In terms of a sector breakdown for medium term growth prospects, in terms of a % of respondents answering somewhat confident or very confident, generalist CEOs are considerably more confident than investment professionals, at 91% and 79% respectively. In basic materials however, investors are considerably more positive than CEOs, at 100% and 85% respectively.
Few industries see considerable medium term discrepancy between investors and CEOs, with an around 10% difference, in favour of CEOs, noted in financials and technology. The biggest discrepancy between the groups was noted in oil & gas, where CEOs remain relatively positive about the medium-term outlook, at 84%, while investors are much more concerned, 59% stating some form of confidence. Regarding shifting expectations from investors, Sexton writes, “Investors and analysts want companies to understand the markets they enter, act in socially responsible ways and support local economies.”
In terms of key threats to growth, investors continue to be considerably more concerned than CEOs about global geopolitical uncertainty, stoked by the recent change of Administration in the US, Russian interference in the Ukraine and the annexing of the Crime as well as wider concerns around populism in Europe and Brexit contagion.
Protectionism too is cited as a key concern for investors, at 78% of respondent vs. 59% of CEOs, particularly the Trump administration’s rhetoric as well as concerns around Brexit, are putting the wind up investors. Brexit has potential knock on effects in Europe as populist parties and leaders ply for their respective countries to leave the Euro zone, or the EU as a whole. While Greek debt crisis continues to simmer, as the can is kicked further down the road.

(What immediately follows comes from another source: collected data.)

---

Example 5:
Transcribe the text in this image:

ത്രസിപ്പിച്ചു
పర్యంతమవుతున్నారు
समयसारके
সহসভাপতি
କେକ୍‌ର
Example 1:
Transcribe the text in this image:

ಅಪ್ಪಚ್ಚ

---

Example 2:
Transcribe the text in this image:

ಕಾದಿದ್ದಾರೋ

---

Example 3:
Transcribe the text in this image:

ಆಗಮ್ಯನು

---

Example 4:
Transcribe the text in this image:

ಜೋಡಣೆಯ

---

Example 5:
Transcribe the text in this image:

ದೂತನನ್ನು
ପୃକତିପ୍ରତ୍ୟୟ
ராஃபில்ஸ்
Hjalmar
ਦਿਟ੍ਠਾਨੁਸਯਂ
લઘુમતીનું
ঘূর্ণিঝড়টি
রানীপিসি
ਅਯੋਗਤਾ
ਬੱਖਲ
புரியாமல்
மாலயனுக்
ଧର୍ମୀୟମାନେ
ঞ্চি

Other areas seen by investors as a threat to growth include social instability (at 73% of investor respondents), in part from global level events, from forced migration to structural inequality, may see old realities falter. Cyber threats too are considered a problem by investors, at 73% of all respondents, and a somewhat higher number than CEOs, at 61%.

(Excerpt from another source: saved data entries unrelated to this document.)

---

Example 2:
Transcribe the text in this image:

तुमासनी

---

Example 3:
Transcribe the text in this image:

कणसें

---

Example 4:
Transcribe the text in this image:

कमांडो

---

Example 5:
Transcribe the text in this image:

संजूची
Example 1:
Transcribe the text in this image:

Trust in brands is increasingly seen as important for customer retention, as a number of different technologies intersect to improve a range of transparency touchpoints across consumer decision making processes.
In terms of the biggest threats to trust between organisations and stakeholders over the next five years, cyber security ranks number one among investor professionals and CEOs, at 92% and 91% respectively – most of the respondents (90%) note that something is being done about it. A breach of data privacy and ethics takes second place, cited by 91% of both groups of respondents as a possible threat, most companies too are working on the issue.
Social media as a risk to trust is noted by 87% of CEOs as a potential risk, compared to 73% of investor professionals. The areas of least concern for trust include gene technologies – although considerable ethical and social implications exist in the arena that may see the technology banned – as well as uncertainties around tax laws applying to digital assets.